# Fused MoE Kernel Notes

This note records implementation invariants for VeOmni's GPU fused MoE kernels.
The DeepSeek-V4 hash-MoE CI failure exposed one of these invariants, but the
invariant itself is generic and applies to the non-EP `fused_triton` MoE path.

## Scatter/gather layout

The non-EP fused MoE path expands tokens by their top-k routes before running
per-expert grouped GEMMs:

```text
original hidden states: [tokens, hidden]
scattered activations: [tokens * topk, hidden]
```

`scatter_index` maps each `(token, topk_slot)` pair into the expert-grouped
scattered tensor. Later, `moe_gather()` sums the routed expert outputs back to
`[tokens, hidden]`.

## Backward grouped-GEMM launch bound

For `group_gemm_same_nk`, `max_M` is a per-expert launch bound. It must cover
the largest expert group in the scattered tensor. The total scattered row count
is a conservative safe bound:

```python
grad_fc2_output = moe_scatter(grad_output, scatter_index)
num_scattered_tokens = grad_fc2_output.shape[0]
```

Use `num_scattered_tokens` for the downstream `group_gemm_same_nk(...,
max_M=...)` calls in non-EP backward. The matching `group_gemm_same_mn(...,
max_K=...)` value is kept consistent with the scattered input row count, but the
stale-row correctness issue is about `group_gemm_same_nk` under-covering its
output rows.

Do not use the original token count as the backward grouped-GEMM bound. It is
only safe when every expert group has at most `tokens` scattered rows.

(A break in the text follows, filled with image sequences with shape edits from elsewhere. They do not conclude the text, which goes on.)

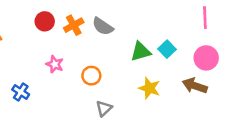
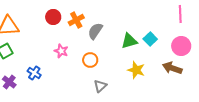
gray semicircle: (103, 26) -> (95, 31), moved, turned 90

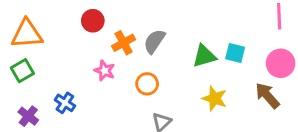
orange cross: (76, 20) -> (124, 43), moved
cyan square: (150, 39) -> (235, 53), turned -32
brown arrow: (172, 68) -> (267, 96), turned 30

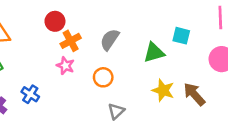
orange cross: (124, 43) -> (71, 41), moved
cyan square: (235, 53) -> (181, 36), moved
brown arrow: (267, 96) -> (194, 94), moved

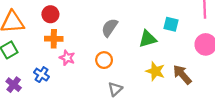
red circle: (55, 21) -> (50, 14), moved
orange cross: (71, 41) -> (54, 39), moved, turned 30
pink star: (65, 66) -> (67, 58), moved

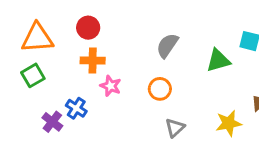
yellow star: (155, 71) -> (229, 123), moved, turned -30
purple cross: (14, 85) -> (52, 122), moved

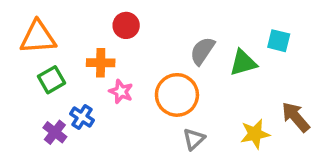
red circle: (88, 28) -> (126, 25), moved
gray semicircle: (167, 46) -> (202, 51), moved
green square: (33, 75) -> (52, 80), moved
orange circle: (160, 89) -> (177, 95), size x1.6

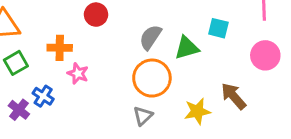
red circle: (126, 25) -> (96, 15), moved
orange circle: (177, 95) -> (152, 78), moved

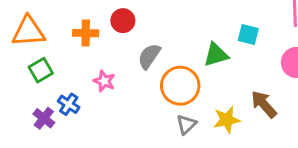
gray semicircle: (150, 37) -> (149, 56), moved
orange cross: (60, 48) -> (86, 33), moved
gray triangle: (143, 116) -> (186, 124), moved

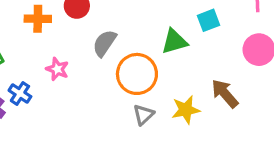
cyan square: (248, 35) -> (208, 20), turned -35

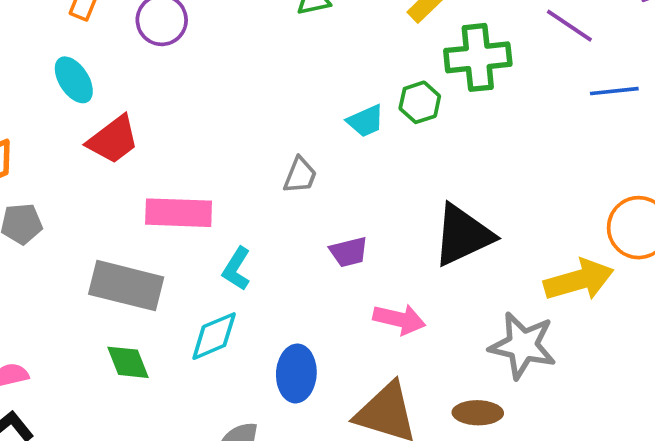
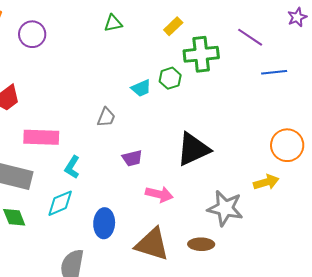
yellow arrow: (579, 280) -> (266, 182), moved, size x0.7

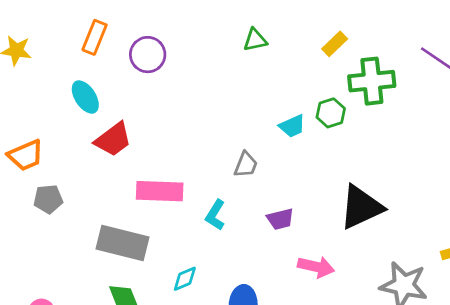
cyan L-shape: (72, 167) -> (215, 215), moved
cyan diamond: (60, 203) -> (185, 279), size x0.7

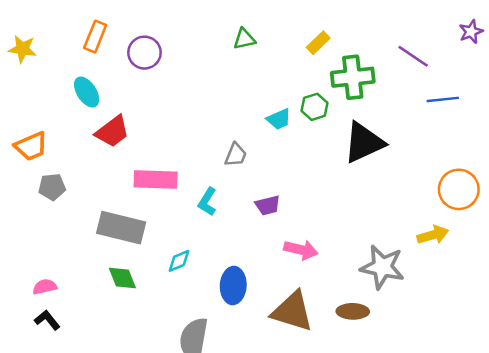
black triangle: (361, 207) -> (364, 143), moved

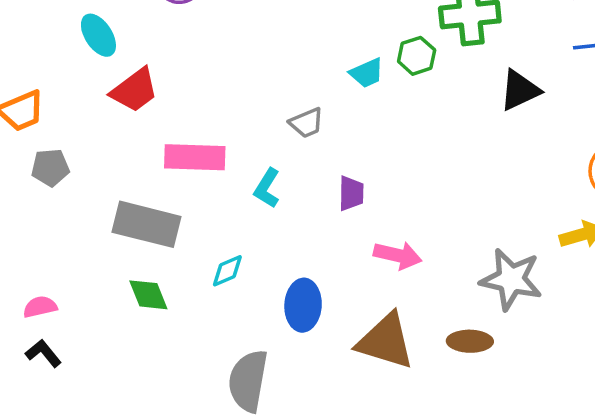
black triangle: (364, 143) -> (520, 90), moved, size x0.7
gray trapezoid: (236, 155) -> (306, 123), turned 45
purple trapezoid: (268, 205) -> (351, 193), turned -75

## Why ordinary top-k routing may hide the bug

Consider `tokens = 128` and `topk = 2`.

If each token routes to two different experts in a balanced pattern:

```text
token0 -> expert0, expert1
token1 -> expert0, expert1
...
token127 -> expert0, expert1
```

After grouping by expert:

```text
expert0: 128 rows
expert1: 128 rows
```

Each expert group has at most `tokens` rows, so a stale bound like
`max_M = tokens` may still cover every group. The implementation would still be
relying on the wrong invariant, but this routing pattern may not expose it.

## Duplicate top-k routes

Some routers can assign multiple top-k slots of the same token to the same
expert. DeepSeek-V4 hash-MoE can do this when the token-to-expert lookup maps
both slots to the same expert.

For `tokens = 128` and `topk = 2`:

```text
token0 -> expert0, expert0
token1 -> expert0, expert0
...
token127 -> expert0, expert0
```

After grouping by expert:

```text
expert0: 256 rows
```

With `BLOCK_M = 128`, a stale `max_M = 128` launches enough blocks for only the
first 128 rows of that expert group. Rows 128-255 can remain uncomputed or
stale, and later gather/gradient operations may consume arbitrary values,
including `inf` or `nan`. A visible symptom is a non-finite gradient norm such
as `gnorm = nan`.

## Regression test pattern

A focused regression test should explicitly construct duplicate top-k routes:

```text
selected_experts = zeros([tokens, topk])
routing_weights = full([tokens, topk], weight)
```

Then compare split-fc1 fused, merged-fc1 fused, and eager MoE backward results,
and assert all produced gradients are finite.